## Goal of the exercise
Reproduce the listing exactly. Omit pictures.

## Supplied material
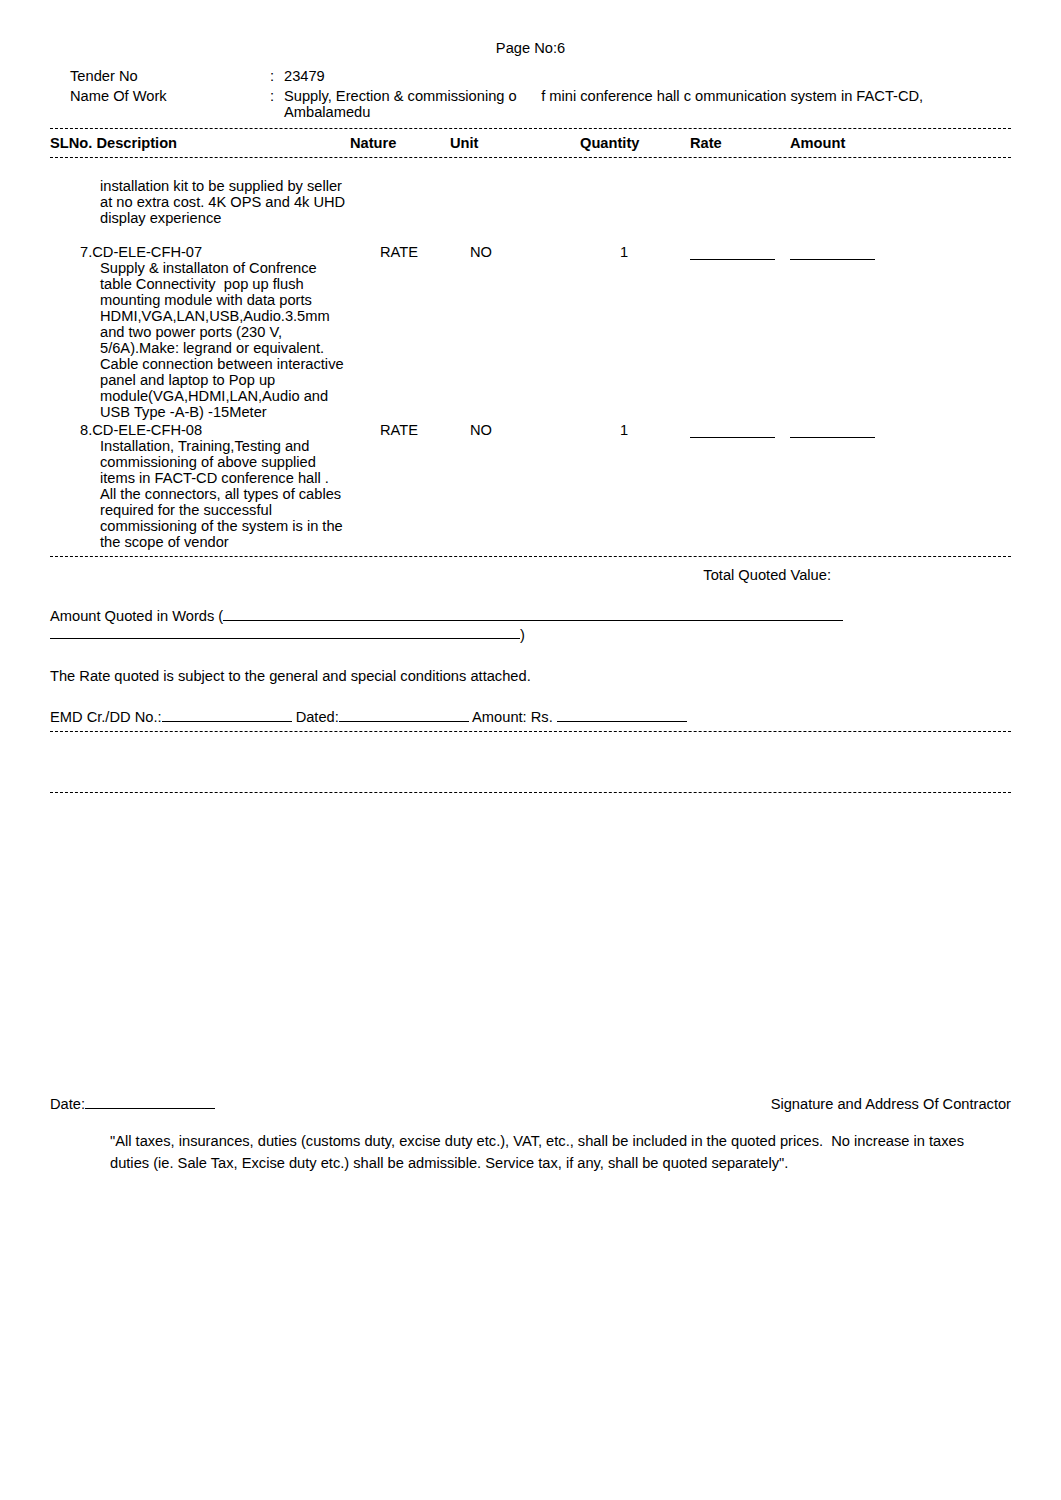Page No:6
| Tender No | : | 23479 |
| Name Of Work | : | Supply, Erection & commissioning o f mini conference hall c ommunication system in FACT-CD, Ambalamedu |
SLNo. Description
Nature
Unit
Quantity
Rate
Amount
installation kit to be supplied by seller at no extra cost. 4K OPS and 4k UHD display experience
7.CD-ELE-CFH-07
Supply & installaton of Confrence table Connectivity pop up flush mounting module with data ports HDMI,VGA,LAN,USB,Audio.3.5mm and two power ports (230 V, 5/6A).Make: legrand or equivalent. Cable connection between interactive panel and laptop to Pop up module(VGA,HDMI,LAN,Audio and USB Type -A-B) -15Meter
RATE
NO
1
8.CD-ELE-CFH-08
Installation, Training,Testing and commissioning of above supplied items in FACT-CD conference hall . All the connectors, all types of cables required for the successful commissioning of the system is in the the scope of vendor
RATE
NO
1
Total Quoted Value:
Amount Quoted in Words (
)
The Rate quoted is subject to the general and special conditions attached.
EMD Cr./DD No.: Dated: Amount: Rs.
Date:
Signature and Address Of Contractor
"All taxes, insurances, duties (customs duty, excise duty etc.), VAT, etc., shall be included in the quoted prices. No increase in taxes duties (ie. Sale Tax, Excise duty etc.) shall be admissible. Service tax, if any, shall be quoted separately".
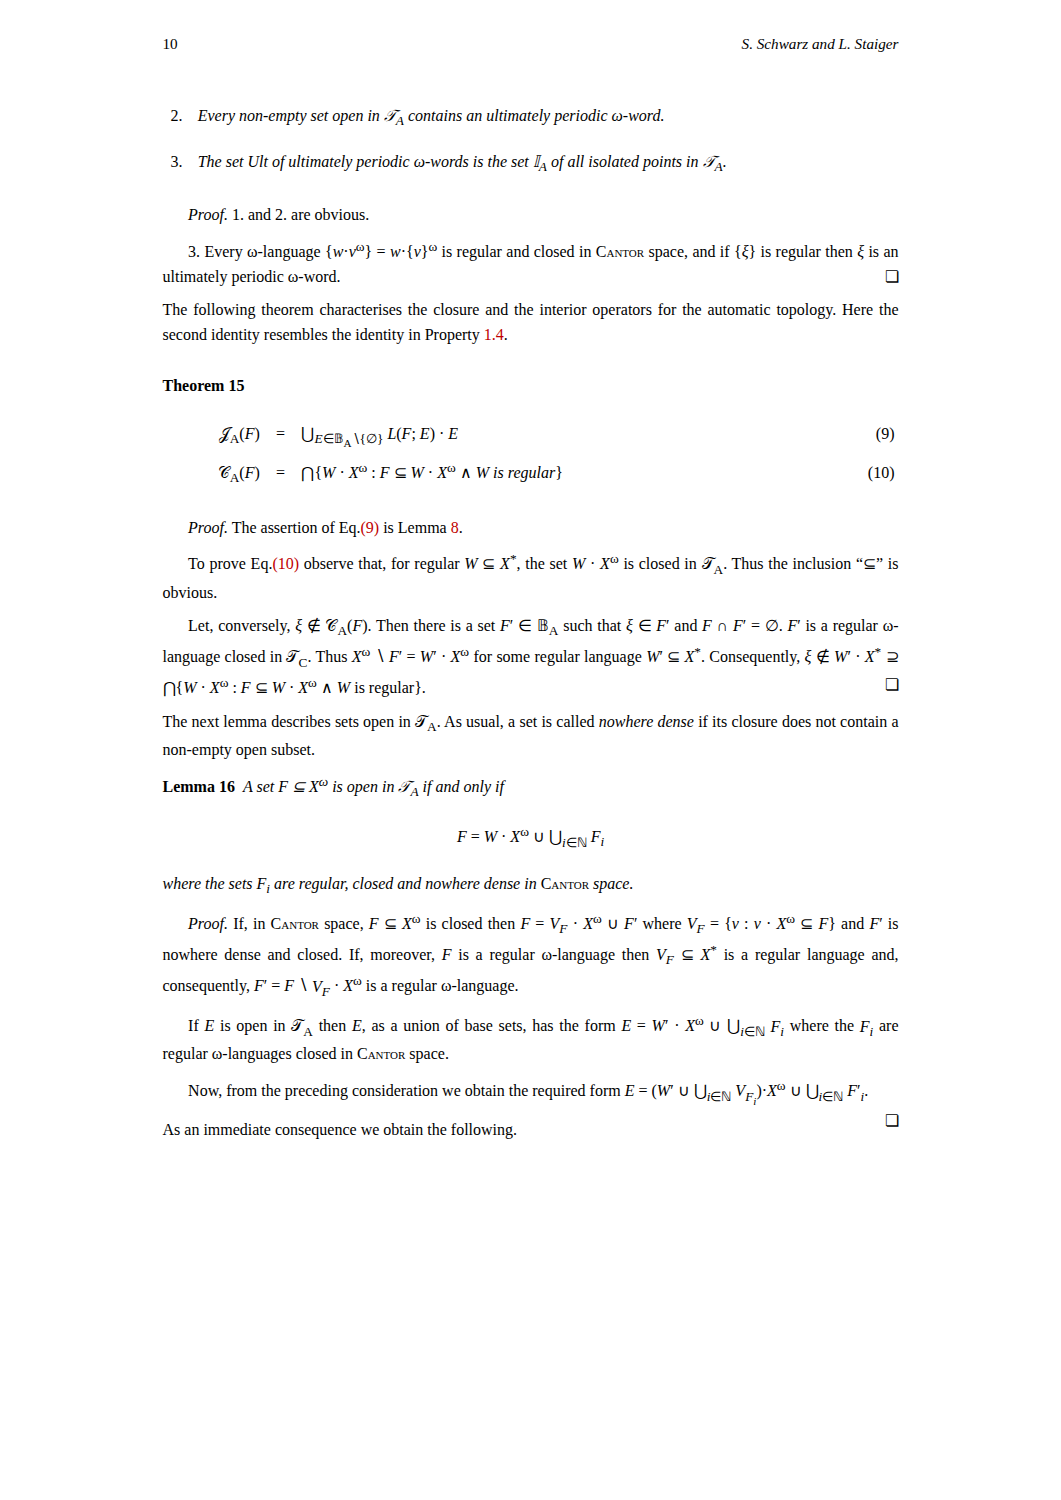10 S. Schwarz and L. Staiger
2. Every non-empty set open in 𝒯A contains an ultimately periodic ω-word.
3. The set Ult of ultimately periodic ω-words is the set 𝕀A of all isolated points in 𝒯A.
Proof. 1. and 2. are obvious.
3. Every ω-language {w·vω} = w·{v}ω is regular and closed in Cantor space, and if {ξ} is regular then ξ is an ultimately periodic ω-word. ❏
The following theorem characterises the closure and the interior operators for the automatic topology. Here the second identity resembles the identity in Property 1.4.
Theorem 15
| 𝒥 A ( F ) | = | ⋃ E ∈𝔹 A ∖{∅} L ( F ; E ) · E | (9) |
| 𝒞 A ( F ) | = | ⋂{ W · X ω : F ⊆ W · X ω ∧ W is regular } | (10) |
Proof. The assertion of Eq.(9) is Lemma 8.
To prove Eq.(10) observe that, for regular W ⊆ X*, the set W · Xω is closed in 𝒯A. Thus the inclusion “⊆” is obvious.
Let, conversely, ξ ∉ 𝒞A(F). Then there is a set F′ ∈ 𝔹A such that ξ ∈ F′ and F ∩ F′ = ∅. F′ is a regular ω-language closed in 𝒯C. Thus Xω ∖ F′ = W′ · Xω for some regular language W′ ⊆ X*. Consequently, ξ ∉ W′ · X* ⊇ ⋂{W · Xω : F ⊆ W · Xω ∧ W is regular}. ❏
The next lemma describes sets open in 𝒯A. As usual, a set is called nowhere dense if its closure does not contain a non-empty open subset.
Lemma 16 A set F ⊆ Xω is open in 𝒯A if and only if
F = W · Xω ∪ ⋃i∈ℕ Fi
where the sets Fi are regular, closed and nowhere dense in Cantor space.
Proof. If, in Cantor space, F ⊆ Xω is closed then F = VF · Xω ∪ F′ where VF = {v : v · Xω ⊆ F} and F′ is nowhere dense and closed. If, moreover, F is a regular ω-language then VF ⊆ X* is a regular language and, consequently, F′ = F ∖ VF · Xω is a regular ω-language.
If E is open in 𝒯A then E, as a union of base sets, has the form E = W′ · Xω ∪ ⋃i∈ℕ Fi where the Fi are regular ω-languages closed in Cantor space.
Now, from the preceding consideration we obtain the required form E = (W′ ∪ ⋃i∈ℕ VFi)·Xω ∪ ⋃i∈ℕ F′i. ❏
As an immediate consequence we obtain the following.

## Solution to the exercise
Page No:6
| Tender No | : | 23479 |
| Name Of Work | : | Supply, Erection & commissioning o f mini conference hall c ommunication system in FACT-CD, Ambalamedu |
SLNo. Description
Nature
Unit
Quantity
Rate
Amount
installation kit to be supplied by seller at no extra cost. 4K OPS and 4k UHD display experience
7.CD-ELE-CFH-07
Supply & installaton of Confrence table Connectivity pop up flush mounting module with data ports HDMI,VGA,LAN,USB,Audio.3.5mm and two power ports (230 V, 5/6A).Make: legrand or equivalent. Cable connection between interactive panel and laptop to Pop up module(VGA,HDMI,LAN,Audio and USB Type -A-B) -15Meter
RATE
NO
1
8.CD-ELE-CFH-08
Installation, Training,Testing and commissioning of above supplied items in FACT-CD conference hall . All the connectors, all types of cables required for the successful commissioning of the system is in the the scope of vendor
RATE
NO
1
Total Quoted Value:
Amount Quoted in Words (
)
The Rate quoted is subject to the general and special conditions attached.
EMD Cr./DD No.: Dated: Amount: Rs.
Date:
Signature and Address Of Contractor
"All taxes, insurances, duties (customs duty, excise duty etc.), VAT, etc., shall be included in the quoted prices. No increase in taxes duties (ie. Sale Tax, Excise duty etc.) shall be admissible. Service tax, if any, shall be quoted separately".
10 S. Schwarz and L. Staiger
2. Every non-empty set open in 𝒯A contains an ultimately periodic ω-word.
3. The set Ult of ultimately periodic ω-words is the set 𝕀A of all isolated points in 𝒯A.
Proof. 1. and 2. are obvious.
3. Every ω-language {w·vω} = w·{v}ω is regular and closed in Cantor space, and if {ξ} is regular then ξ is an ultimately periodic ω-word. ❏
The following theorem characterises the closure and the interior operators for the automatic topology. Here the second identity resembles the identity in Property 1.4.
Theorem 15
| 𝒥 A ( F ) | = | ⋃ E ∈𝔹 A ∖{∅} L ( F ; E ) · E | (9) |
| 𝒞 A ( F ) | = | ⋂{ W · X ω : F ⊆ W · X ω ∧ W is regular } | (10) |
Proof. The assertion of Eq.(9) is Lemma 8.
To prove Eq.(10) observe that, for regular W ⊆ X*, the set W · Xω is closed in 𝒯A. Thus the inclusion “⊆” is obvious.
Let, conversely, ξ ∉ 𝒞A(F). Then there is a set F′ ∈ 𝔹A such that ξ ∈ F′ and F ∩ F′ = ∅. F′ is a regular ω-language closed in 𝒯C. Thus Xω ∖ F′ = W′ · Xω for some regular language W′ ⊆ X*. Consequently, ξ ∉ W′ · X* ⊇ ⋂{W · Xω : F ⊆ W · Xω ∧ W is regular}. ❏
The next lemma describes sets open in 𝒯A. As usual, a set is called nowhere dense if its closure does not contain a non-empty open subset.
Lemma 16 A set F ⊆ Xω is open in 𝒯A if and only if
F = W · Xω ∪ ⋃i∈ℕ Fi
where the sets Fi are regular, closed and nowhere dense in Cantor space.
Proof. If, in Cantor space, F ⊆ Xω is closed then F = VF · Xω ∪ F′ where VF = {v : v · Xω ⊆ F} and F′ is nowhere dense and closed. If, moreover, F is a regular ω-language then VF ⊆ X* is a regular language and, consequently, F′ = F ∖ VF · Xω is a regular ω-language.
If E is open in 𝒯A then E, as a union of base sets, has the form E = W′ · Xω ∪ ⋃i∈ℕ Fi where the Fi are regular ω-languages closed in Cantor space.
Now, from the preceding consideration we obtain the required form E = (W′ ∪ ⋃i∈ℕ VFi)·Xω ∪ ⋃i∈ℕ F′i. ❏
As an immediate consequence we obtain the following.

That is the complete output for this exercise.